=== Text passage ===
────────────────────
Taking the western Eurasian transcriptions together, they differ from Xiōngnú in up to four significant ways:

1. Xiōngnú[5] is a two-syllable word, but Sogdian xwn~γwn, Syriac Hūn, Armenian Hon,[6] and Pahlavi Xyōn have no second syllable, while the second syllable in Greek Ounnoi, and Latin Hunni seems to be simply a case ending;
2. Xiōngnú begins with a velar spirant [x], but Sanskrit Hūṇa, Syriac Hūn, and Armenian Hon have a glottal spirant [h], and Greek Ounnoi has no initial spirant at all;[7]
3. Xiōngnú has a velar nasal [η]; Sanskrit Hūṇa has a retroflex , while the other forms have a dental nasal [n];
4. Xiōngnú has some form of glide or semi-vowel [j] or [i] preceding the main vowel; except for Avestan Ẋyaona and Pahlavi Xyōn, the other western Eurasian variants do not.

I will not belabor here the additional fact that the rounded vowel seems to vary between u and o both within and between the various transcriptions.

Of course, Xiōngnú is only the modern Mandarin pronunciation of the characters 匈奴. Perhaps some or all of these features might be the result of developments in Chinese phonology postdating the time when those characters were first applied to the Xiōngnú. In fact, only with the last of the four discrepancies mentioned is this possible. Xiōngnú 匈奴 was pronounced in Early Mandarin (of the Yuan dynasty) as [xjuŋ-nu],[8] in Tang-era Middle Chinese (Northwest dialect) as [xiuŋ-ndu].[9] Older reconstructed pronunciations include Wei-era Middle Chinese of Luoyang as [xuawŋ-nɔ][10] and *huoŋ-no in Old Northwest Chinese, c. A.D. 400.[11] Finally, for the Han era, when the transcription would have been actually coined, Old Chinese (Han or Zhou dynasty) reconstructions include:

*x(r)joŋ-na;[12]
*hioŋ-na < *hoŋ-nâ;[13]
*xoŋ-NA.[14]

As one may see, the speculations of Pulleyblank[15] about an initial consonant cluster in xiōng have mostly not been confirmed by subsequent researchers, although Baxter does posit a possible initial consonant cluster. Three of the four features that differentiate Xiōngnú from Ounnoi —the second syllable, the velar spirant [x], the velar nasal [ŋ] — can be found as far back as one can go. Only the glide, whether [j], [u], or [i], might be a feature of later Chinese phonetic evolution.
────────────────────
=== Available data ===
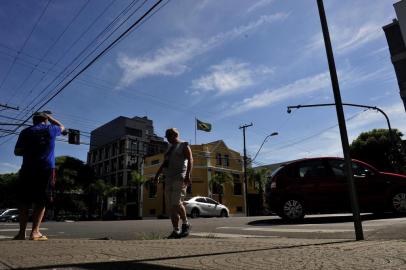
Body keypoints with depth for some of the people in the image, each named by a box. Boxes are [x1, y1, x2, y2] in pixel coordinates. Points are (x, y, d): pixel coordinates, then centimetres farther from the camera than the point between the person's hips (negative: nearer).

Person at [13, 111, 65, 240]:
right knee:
────────────────────
=== Exercise set ===
- A) Update the passage on transcriptions of Xiōngnú by restating it from "As one may see, the" up to and including "Chinese phonetic evolution.", with "subsequent researchers" replaced by "later scholars".
- B) According to the passage on transcriptions of Xiōngnú, how was 匈奴 pronounced in Tang-era Middle Chinese of the Northwest dialect?

=== List of solutions ===
- A)
As one may see, the speculations of Pulleyblank[15] about an initial consonant cluster in xiōng have mostly not been confirmed by later scholars, although Baxter does posit a possible initial consonant cluster. Three of the four features that differentiate Xiōngnú from Ounnoi —the second syllable, the velar spirant [x], the velar nasal [ŋ] — can be found as far back as one can go. Only the glide, whether [j], [u], or [i], might be a feature of later Chinese phonetic evolution.

- B) [xiuŋ-ndu]